Strand Theatre features “The Missing Picture”

Clay figures from the film. Photo courtesy of mubi.com.
Clay figures from the film. Photo courtesy of mubi.com.

Clay figures typically do not come to mind when the word documentary is mentioned.

The Missing Picture, nominated for the best foreign language film at the 2014 Academy Awards, was shown at the Strand Theater April 21-22 as a part of the 2015 Community Film Series.

The series is sponsored by the Ohio Wesleyan English department. Professors Lynette Carpenter and Martin Hipsky make the decision of which films will be screened each year.

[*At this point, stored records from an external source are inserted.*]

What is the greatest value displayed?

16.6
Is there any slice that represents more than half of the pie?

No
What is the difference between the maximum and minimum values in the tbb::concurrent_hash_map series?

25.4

The documentary – which uses clay figures to fill in for missing or destroyed footage – focuses on the horrible conditions Cambodians faced at work camps under the rule of the Khmer Rouge from 1975-1979. A total of one third of the population died under the dictatorship.

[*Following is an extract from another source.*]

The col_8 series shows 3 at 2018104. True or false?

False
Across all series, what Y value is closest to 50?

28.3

“I was looking for an East Asian film and this one I thought would be particularly useful for students to study because it’s so experimental,” Carpenter said.

Still from the film. Photo courtesy of mubi.com.
Still from the film. Photo courtesy of mubi.com.

Students are not the only ones to go to the screenings. Many residents of Delaware have also attended.

“Honestly I wish more people would come because they’re great films,” said junior Joe Pileski. “They’re not things (films) that really get advertised in the normal cinema cycle.”

The Missing Picture was directed by Rithy Panh who suffered through Khmer Rouge rule with his family. Panh was able to escape to Thailand and today is considered one of Cambodia’s most talented directors.

“It was very interesting… animation superimposed on real images,” said junior Emily Webb.

Panh and his crew who helped work on the film created hundreds of little clay figures and then proceeded to move them to different, recreated sets that resembled Cambodia’s rice fields, work camps and cities.

“It also illustrates the difference perhaps between our assumptions about film making and what it’s actually intended to do and how other cultures see film making,” Carpenter said.

The final film of the 2015 Community Film Series, Sex, Lies and Videotape, directed by Steven Soderbergh, will be shown April 28-29.